The Financial Supervisory Service postponed the announcement of key examination results regarding unfair loans related to Woori Financial Group and Woori Bank to early next year. The decision took into account the recent instability in the financial market due to political issues such as martial law and attempts to impeach the president.
During a ‘financial situation review meeting’ held at the main office in Yeouido, Seoul, on the morning of the 11th, Financial Supervisory Service Chairman Lee Bok-hyun said, “Considering the current economic situation and financial conditions comprehensively, the announcement of key examination results for financial institutions, including Woori Bank, will be postponed to early next year.”

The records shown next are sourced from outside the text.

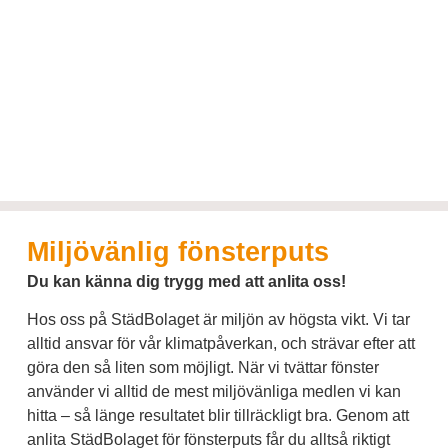
Miljövänlig fönsterputs
Du kan känna dig trygg med att anlita oss!
Hos oss på StädBolaget är miljön av högsta vikt. Vi tar
alltid ansvar för vår klimatpåverkan, och strävar efter att
göra den så liten som möjligt. När vi tvättar fönster
använder vi alltid de mest miljövänliga medlen vi kan
hitta – så länge resultatet blir tillräckligt bra. Genom att
anlita StädBolaget för fönsterputs får du alltså riktigt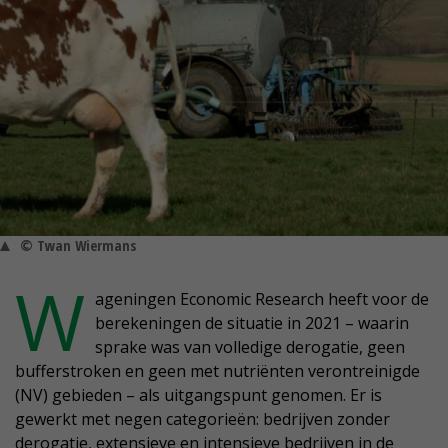
© Twan Wiermans
W
ageningen Economic Research heeft voor de
berekeningen de situatie in 2021 – waarin
sprake was van volledige derogatie, geen
bufferstroken en geen met nutriënten verontreinigde
(NV) gebieden – als uitgangspunt genomen. Er is
gewerkt met negen categorieën: bedrijven zonder
derogatie, extensieve en intensieve bedrijven in de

Chairman Lee noted on the 28th of last month that “it has been confirmed that illegal transactions similar to those involving loans to relatives of former chairman Son Tae-seung occurred even during the terms of the current chairman of Woori Financial and the current bank president.” He added, “We will respond sternly to illegal activities and violations of rules with a principle of zero tolerance.” Originally, the announcement of key examination results was scheduled for this month, but it was decided to postpone it due to the ongoing turmoil in the financial market resulting from recent political issues.
During the meeting, chairman Lee urged, “Please ensure that the financial institutions' financial flexibility is not diminished, so as not to affect the supply of essential funds and normal dividends.” He then instructed, “Engage with the market and identify various tasks for regulatory rationalization.”

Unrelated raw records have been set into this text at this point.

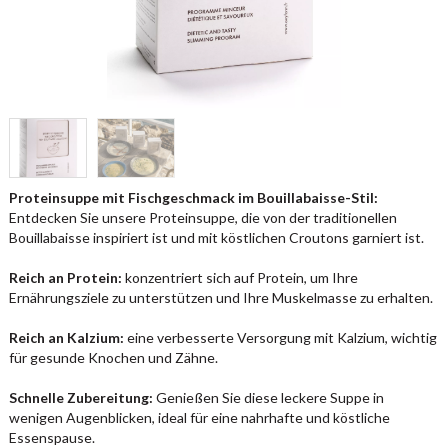
Proteinsuppe mit Fischgeschmack im Bouillabaisse-Stil:
Entdecken Sie unsere Proteinsuppe, die von der traditionellen
Bouillabaisse inspiriert ist und mit köstlichen Croutons garniert ist.
Reich an Protein:
konzentriert sich auf Protein, um Ihre
Ernährungsziele zu unterstützen und Ihre Muskelmasse zu erhalten.
Reich an Kalzium:
eine verbesserte Versorgung mit Kalzium, wichtig
für gesunde Knochen und Zähne.
Schnelle Zubereitung:
Genießen Sie diese leckere Suppe in
wenigen Augenblicken, ideal für eine nahrhafte und köstliche
Essenspause.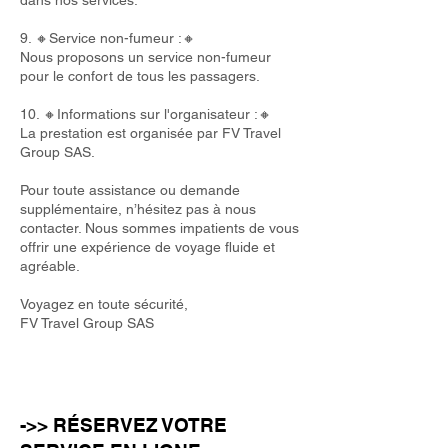
dans nos services.
9. 🔸Service non-fumeur :🔸
Nous proposons un service non-fumeur
pour le confort de tous les passagers.
10. 🔸Informations sur l'organisateur :🔸
La prestation est organisée par FV Travel
Group SAS.
Pour toute assistance ou demande
supplémentaire, n’hésitez pas à nous
contacter. Nous sommes impatients de vous
offrir une expérience de voyage fluide et
agréable.
Voyagez en toute sécurité,
FV Travel Group SAS
->> RÉSERVEZ VOTRE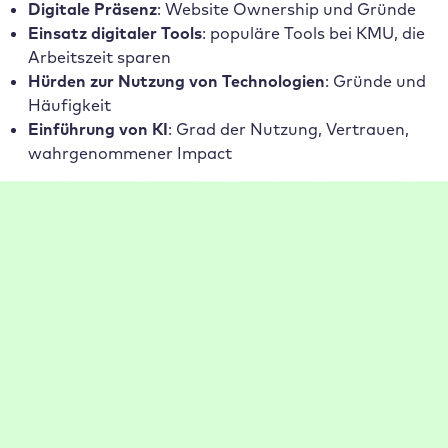
Digitale Präsenz
: Website Ownership und Gründe
Einsatz digitaler Tools
: populäre Tools bei KMU, die
Arbeitszeit sparen
Hürden zur Nutzung von Technologien
: Gründe und
Häufigkeit
Einführung von KI
: Grad der Nutzung, Vertrauen,
wahrgenommener Impact
Einige der wichtigen Ergebnisse
1 von 5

Lee instructed that improvements should be reviewed regarding the capital buffer ratio regulations for banks and the liquidity ratio calculation standards, to ensure a reasonable level compared to global regulatory standards within the discretion of each country. Regarding the K-ICS (New Insurance Capital System) in the insurance sector, he noted to actively consider using transitional measures applicable during rapid changes in the financial environment.
He added, “As market volatility is increasing due to political unrest, the possibility of significant losses or financial accidents related to derivatives is also growing, so ensure that internal controls are thorough.”